— Task requirements —
Rewrite the lines starting at the first one and ending at the line that contains "意大利迪普马DUPLOMA", changing "Eventos" to "Events" and keeping everything else unchanged. Output only those lines.

— Records to process —
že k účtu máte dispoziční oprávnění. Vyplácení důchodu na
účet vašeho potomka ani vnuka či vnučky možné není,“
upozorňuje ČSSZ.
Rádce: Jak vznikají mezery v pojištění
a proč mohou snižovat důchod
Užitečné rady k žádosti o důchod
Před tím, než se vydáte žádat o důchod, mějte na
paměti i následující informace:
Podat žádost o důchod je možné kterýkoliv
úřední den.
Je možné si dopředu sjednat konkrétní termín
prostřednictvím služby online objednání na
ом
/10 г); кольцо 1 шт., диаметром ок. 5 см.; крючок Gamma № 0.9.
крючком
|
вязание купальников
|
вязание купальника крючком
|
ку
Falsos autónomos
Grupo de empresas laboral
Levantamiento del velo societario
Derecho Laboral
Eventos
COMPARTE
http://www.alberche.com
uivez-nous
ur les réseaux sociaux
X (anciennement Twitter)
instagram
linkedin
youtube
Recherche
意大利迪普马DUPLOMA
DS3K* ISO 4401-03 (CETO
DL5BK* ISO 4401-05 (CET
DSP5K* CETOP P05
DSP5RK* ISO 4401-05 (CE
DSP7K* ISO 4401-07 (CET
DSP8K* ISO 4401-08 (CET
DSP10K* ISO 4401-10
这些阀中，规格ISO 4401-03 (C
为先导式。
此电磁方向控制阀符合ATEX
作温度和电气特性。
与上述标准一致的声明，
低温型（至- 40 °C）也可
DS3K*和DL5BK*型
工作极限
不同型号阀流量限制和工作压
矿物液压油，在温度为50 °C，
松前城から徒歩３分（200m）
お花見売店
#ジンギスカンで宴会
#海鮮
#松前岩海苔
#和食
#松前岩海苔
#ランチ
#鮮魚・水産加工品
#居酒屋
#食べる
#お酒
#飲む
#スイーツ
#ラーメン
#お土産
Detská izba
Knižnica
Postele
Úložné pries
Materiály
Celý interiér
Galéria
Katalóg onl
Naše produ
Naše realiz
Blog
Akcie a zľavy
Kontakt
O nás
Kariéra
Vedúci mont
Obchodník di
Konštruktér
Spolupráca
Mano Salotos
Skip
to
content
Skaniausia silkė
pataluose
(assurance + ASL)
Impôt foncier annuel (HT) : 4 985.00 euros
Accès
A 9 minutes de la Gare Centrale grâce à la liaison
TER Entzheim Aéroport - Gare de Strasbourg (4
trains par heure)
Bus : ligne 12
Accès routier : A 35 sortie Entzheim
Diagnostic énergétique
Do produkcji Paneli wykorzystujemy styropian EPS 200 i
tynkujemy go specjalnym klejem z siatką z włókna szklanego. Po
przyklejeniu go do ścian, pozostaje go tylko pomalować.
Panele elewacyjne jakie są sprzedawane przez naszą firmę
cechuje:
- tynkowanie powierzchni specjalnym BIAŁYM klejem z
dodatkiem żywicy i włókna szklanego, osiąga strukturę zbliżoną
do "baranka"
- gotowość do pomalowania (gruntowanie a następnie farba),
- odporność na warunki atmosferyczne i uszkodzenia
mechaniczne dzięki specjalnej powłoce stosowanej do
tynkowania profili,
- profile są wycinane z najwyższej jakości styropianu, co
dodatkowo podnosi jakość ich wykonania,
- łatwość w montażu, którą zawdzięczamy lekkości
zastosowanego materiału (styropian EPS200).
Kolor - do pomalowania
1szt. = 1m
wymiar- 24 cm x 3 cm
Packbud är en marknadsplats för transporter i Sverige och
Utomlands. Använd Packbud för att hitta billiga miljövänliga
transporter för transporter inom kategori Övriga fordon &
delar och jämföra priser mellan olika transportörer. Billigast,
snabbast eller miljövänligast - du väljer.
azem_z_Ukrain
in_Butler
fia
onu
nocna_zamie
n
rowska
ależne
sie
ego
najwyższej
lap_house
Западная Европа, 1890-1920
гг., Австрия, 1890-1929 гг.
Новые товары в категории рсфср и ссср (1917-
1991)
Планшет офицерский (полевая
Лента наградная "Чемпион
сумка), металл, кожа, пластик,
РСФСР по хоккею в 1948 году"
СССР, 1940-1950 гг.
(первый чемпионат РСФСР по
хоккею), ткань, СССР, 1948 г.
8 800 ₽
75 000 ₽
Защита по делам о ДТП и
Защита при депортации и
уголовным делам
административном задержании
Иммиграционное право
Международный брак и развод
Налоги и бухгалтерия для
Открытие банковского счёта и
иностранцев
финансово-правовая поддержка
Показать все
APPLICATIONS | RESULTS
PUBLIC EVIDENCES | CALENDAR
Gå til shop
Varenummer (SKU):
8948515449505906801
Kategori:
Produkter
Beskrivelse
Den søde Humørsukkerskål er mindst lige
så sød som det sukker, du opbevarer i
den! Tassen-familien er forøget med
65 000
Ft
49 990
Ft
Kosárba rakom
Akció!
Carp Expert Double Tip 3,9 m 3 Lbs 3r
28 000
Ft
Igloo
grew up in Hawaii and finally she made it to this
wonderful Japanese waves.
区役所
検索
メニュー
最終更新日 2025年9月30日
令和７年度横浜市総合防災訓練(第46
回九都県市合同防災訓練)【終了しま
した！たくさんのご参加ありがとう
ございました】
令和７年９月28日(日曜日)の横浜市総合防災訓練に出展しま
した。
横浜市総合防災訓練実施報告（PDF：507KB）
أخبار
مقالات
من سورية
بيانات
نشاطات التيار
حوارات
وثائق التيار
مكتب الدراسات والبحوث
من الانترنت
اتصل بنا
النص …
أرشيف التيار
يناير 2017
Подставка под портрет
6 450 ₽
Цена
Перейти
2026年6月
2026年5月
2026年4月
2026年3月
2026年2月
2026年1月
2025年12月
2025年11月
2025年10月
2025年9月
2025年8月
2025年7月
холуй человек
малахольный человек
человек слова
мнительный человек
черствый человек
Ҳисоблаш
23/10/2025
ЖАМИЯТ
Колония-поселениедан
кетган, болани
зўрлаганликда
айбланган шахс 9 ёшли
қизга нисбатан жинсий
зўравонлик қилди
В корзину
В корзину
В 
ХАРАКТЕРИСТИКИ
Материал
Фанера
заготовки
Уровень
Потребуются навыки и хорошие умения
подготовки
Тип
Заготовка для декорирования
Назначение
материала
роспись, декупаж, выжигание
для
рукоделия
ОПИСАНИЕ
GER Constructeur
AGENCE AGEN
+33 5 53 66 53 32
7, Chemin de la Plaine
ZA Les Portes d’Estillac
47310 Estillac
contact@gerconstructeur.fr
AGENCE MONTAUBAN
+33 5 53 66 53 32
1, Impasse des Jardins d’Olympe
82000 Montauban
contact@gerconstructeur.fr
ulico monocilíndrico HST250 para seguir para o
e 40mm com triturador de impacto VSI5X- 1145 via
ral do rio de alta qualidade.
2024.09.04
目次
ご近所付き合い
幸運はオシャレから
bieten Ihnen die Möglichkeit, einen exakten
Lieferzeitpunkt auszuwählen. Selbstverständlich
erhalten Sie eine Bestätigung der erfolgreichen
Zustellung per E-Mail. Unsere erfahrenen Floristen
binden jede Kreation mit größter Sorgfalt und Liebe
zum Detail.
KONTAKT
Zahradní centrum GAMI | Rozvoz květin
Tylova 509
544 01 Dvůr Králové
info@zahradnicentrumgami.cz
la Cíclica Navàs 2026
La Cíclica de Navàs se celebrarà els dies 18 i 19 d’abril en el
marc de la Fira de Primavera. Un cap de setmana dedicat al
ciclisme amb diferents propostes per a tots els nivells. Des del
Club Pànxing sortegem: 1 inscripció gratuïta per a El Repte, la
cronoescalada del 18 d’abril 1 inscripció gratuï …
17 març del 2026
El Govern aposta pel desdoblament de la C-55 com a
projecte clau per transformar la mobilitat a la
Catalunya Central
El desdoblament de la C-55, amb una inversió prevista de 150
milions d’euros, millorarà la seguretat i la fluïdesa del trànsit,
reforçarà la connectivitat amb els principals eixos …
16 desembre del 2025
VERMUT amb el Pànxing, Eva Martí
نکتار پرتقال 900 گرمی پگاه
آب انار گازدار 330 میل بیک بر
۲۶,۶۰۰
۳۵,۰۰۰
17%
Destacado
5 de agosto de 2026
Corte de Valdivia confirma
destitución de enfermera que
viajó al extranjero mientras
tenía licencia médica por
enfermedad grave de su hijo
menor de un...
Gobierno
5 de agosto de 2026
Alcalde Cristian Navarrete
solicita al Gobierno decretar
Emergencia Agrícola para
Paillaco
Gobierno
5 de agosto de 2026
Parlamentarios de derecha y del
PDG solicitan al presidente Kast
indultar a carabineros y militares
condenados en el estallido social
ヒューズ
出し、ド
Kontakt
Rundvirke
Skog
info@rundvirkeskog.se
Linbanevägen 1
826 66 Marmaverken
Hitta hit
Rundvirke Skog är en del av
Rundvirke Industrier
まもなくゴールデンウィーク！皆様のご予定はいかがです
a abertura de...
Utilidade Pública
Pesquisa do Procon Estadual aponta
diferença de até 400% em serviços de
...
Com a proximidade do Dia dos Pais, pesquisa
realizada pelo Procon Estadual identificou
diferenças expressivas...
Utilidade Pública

— Problem solution —
že k účtu máte dispoziční oprávnění. Vyplácení důchodu na
účet vašeho potomka ani vnuka či vnučky možné není,“
upozorňuje ČSSZ.
Rádce: Jak vznikají mezery v pojištění
a proč mohou snižovat důchod
Užitečné rady k žádosti o důchod
Před tím, než se vydáte žádat o důchod, mějte na
paměti i následující informace:
Podat žádost o důchod je možné kterýkoliv
úřední den.
Je možné si dopředu sjednat konkrétní termín
prostřednictvím služby online objednání na
ом
/10 г); кольцо 1 шт., диаметром ок. 5 см.; крючок Gamma № 0.9.
крючком
|
вязание купальников
|
вязание купальника крючком
|
ку
Falsos autónomos
Grupo de empresas laboral
Levantamiento del velo societario
Derecho Laboral
Events
COMPARTE
http://www.alberche.com
uivez-nous
ur les réseaux sociaux
X (anciennement Twitter)
instagram
linkedin
youtube
Recherche
意大利迪普马DUPLOMA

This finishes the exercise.